Comme vous êtes un bon mouton, on vous propose de faire des travaux d'intérêt généraux contre une petite réduction de peine, alors pendant quelques mois vous épuré les aires d'autoroute, les chiottes publiques et les parcs.
Et un an six mois et 24 jours après votre entrée vous êtes enfin autorisé a sortir.
On vous remet vos 'effets civils' que vous aviez en arrivant. Vous voilà sur le trottoir avec des vêtements trop large et 15 euros dans le portefeuille.
Vous reprenez contact avec votre ex-femme, ça ne se passe pas bien et vous vous faites jeter dehors par son nouveau compagnon sous les yeux de votre fils et de Maurice qui n'a même pas sourciller.

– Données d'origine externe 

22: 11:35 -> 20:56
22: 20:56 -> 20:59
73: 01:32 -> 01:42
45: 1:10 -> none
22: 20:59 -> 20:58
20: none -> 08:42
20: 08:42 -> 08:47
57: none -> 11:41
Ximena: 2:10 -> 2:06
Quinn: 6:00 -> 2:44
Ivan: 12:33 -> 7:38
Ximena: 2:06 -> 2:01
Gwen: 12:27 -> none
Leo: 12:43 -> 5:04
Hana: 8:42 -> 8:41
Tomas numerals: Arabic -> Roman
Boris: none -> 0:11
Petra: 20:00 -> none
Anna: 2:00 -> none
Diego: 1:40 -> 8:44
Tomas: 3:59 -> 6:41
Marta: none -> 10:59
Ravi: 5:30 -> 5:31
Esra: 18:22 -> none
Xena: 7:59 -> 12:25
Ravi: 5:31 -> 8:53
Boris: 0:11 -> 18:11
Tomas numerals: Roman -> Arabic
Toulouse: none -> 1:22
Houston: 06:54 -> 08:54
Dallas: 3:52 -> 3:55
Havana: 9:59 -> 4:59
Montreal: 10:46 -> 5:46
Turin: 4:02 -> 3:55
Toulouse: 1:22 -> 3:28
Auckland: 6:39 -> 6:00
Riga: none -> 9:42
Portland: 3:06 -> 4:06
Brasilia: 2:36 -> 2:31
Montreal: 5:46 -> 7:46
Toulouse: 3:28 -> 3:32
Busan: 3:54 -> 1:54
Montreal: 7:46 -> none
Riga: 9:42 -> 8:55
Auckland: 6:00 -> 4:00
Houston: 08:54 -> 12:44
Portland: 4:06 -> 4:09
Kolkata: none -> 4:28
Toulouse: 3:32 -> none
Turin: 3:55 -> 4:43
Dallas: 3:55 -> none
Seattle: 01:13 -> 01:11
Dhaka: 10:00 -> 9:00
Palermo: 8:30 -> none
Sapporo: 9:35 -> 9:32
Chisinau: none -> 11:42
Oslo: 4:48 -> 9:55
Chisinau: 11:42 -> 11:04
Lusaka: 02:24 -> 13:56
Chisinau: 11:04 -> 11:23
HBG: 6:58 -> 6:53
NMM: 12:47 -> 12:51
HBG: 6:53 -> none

Ce soir vous dormirez sur un banc.
Votre ancienne boîte refusant ne serait ce que de vous recevoir vous vous inscrivez a l'ANPE, votre conseillère vous prévenant que 'dans la conjoncture actuelle ça risque d'être un peu difficile vous comprenez ,,,' Oui oui bien sûr que vous comprenez, vous avez eu tout le temps de comprendre comment le monde fonctionne dans votre bocal de 4 mètres sur 2, vous avez compris que c'est votre patron qui a eu raison, que pour s'en sortir il ne faut pas faire comme les autres et que le gâteau de la malhonnêteté est coupé en plus grosse part. Aujourd'hui si vous aviez l'occasion vous feriez probablement comme lui. La encore on vous jette dehors sans ménagement.
Alors vous retournez sur votre banc, remuant des idées noires, quels espoir vous reste il ? Quelle vie peut s'offrir à un ex-taulard, ex-mari, sans logement, sans boulot, sans argent et sans amis ?
Vous restez deux jours sur votre banc, complètement hors de la réalité.
Plus rien ne vous touche, plus rien ne vous importe, le monde n'agis plus sur vous comme si vous étiez toujours dans votre bocal, avec Maurice. A quoi bon continuer la route alors ?
Mais l'instinct de survie est tenace et la mort à ce coté définitif qui paradoxalement effraie beaucoup les gens qui pourtant toute leur vie se complaise dans le conservatisme et la constance. Alors vous tentez le tout pour le tout et vous décidez d'aller voir un éditeur pour lui présenter vos écrits, ces brouillons empreins de folie qui vous ont aidé a tenir tout au long de votre peine.
Il y a des jours comme çi, il y a des jours comme ça,
Et puis vient LE jour, non, pas 'LE jour ' genre votre mariage ou la naissance de vos bambins ou une connerie comme ça, non. Je vous parle du jour que vous n'oublierez jamais, celui ou un type respectable change votre vie pour toujours, répondant à votre appel.
Il y a des jours comme ci, il y a des jours comme ça,
Ainsi va la vie, ses peines et ses joies.